Dataset items
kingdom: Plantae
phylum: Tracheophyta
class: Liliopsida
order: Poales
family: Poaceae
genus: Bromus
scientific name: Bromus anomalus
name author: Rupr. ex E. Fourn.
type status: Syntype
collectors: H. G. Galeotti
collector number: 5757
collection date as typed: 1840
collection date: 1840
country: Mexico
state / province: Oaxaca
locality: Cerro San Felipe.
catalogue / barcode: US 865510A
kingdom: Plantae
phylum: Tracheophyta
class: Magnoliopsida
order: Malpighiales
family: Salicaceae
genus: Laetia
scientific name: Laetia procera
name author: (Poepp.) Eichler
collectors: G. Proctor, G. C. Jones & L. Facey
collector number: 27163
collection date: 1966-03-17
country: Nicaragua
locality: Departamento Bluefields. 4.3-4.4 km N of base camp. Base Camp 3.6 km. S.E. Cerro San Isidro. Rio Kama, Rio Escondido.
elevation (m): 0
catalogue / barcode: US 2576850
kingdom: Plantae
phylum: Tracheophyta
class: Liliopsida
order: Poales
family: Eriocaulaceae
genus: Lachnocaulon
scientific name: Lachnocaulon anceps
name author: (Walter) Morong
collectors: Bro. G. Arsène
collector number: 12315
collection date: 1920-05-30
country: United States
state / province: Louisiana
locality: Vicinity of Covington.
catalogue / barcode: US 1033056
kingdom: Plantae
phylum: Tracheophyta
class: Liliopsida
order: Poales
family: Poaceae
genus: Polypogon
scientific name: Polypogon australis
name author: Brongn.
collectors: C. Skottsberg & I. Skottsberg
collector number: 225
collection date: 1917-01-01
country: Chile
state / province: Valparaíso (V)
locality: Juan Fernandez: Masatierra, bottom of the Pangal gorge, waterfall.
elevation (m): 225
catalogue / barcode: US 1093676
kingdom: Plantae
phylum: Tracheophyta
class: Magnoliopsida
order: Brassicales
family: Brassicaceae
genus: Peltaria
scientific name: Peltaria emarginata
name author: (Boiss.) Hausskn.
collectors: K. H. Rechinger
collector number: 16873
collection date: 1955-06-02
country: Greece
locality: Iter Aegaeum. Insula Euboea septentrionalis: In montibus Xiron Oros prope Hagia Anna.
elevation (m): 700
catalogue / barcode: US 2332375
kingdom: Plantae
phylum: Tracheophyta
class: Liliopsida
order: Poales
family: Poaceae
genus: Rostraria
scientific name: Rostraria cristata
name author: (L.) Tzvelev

**PROBLEM REQUIREMENTS:**
Copy the lines above, from the line containing "genus: Peltaria" through the last line of the entries, without any changes.

**EXERCISE RESULT:**
genus: Peltaria
scientific name: Peltaria emarginata
name author: (Boiss.) Hausskn.
collectors: K. H. Rechinger
collector number: 16873
collection date: 1955-06-02
country: Greece
locality: Iter Aegaeum. Insula Euboea septentrionalis: In montibus Xiron Oros prope Hagia Anna.
elevation (m): 700
catalogue / barcode: US 2332375
kingdom: Plantae
phylum: Tracheophyta
class: Liliopsida
order: Poales
family: Poaceae
genus: Rostraria
scientific name: Rostraria cristata
name author: (L.) Tzvelev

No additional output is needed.